Ganz zur Freude des Trainers Dani Margreth: «Die frühe Führung war extrem wichtig für uns. In den letzten drei Spielen machten wir die Chancen nicht und gingen so dreimal in Serie als Verlierer vom Platz. Der Führungstreffer gab uns das nötige Selbstvertrauen für den weiteren Spielverlauf.»

Nach dem Treffer strebten die Platzherren den schnellen Ausgleich an. Aber trotz mehr Spielanteilen schaute nichts Zählbares für das Team von Andrea Roselli raus. «Wir spielten sehr gut mit, hatten phasenweise sogar deutlich mehr vom Spiel.» Wie man effizient spielt, demonstrierten die Birmensdorfer kurz vor Halbzeitende. Marco Simeone sorgte mit einem herrlichen Heber für die 2:0-Führung.

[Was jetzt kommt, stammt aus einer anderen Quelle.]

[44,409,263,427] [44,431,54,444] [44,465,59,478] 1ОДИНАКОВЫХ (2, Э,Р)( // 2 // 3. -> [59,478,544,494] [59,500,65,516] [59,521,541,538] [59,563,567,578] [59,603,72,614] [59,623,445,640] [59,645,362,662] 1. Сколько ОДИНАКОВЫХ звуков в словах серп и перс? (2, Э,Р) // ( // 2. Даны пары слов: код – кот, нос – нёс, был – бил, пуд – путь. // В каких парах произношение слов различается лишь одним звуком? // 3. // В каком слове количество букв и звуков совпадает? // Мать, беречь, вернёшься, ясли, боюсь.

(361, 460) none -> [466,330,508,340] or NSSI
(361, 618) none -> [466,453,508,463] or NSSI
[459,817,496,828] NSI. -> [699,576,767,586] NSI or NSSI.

Nach dem Pausentee waren die Oetwiler präsenter. Nur drei Minu-ten nach Wiederanpfiff zeigte der Schiedsrichter nach einem Handspiel der Birmensdorfer auf den Elfmeterpunkt. Im Nachschuss sorgte Daniel Marquart für den Anschlusstreffer. Danach wurde es ruppiger und nach jedem Foul kam es zu kleineren Auseinandersetzungen. Emotionen, welche zu einem Derby gehören.

Die Schlussphase lebte dann von der Spannung. Während die Oetwi-ler weiterhin versuchten, den Ausgleichstreffer zu erzielen, und dadurch die Defensive immer mehr vernachlässigten, kamen die Gäste zu Konterchancen. Doch auch Birmensdorf sollte kein Tor mehr gelingen.

Dani Margreth zeigte sich nach dem Spiel zufrieden: «Wir haben die Zweikämpfe angenommen und zeigten von Anfang an, dass wir dieses Spiel gewinnen wollten. Hätten wir in der Schlussphase intelligenter gespielt, dann hätten wir durchaus höher gewinnen können.»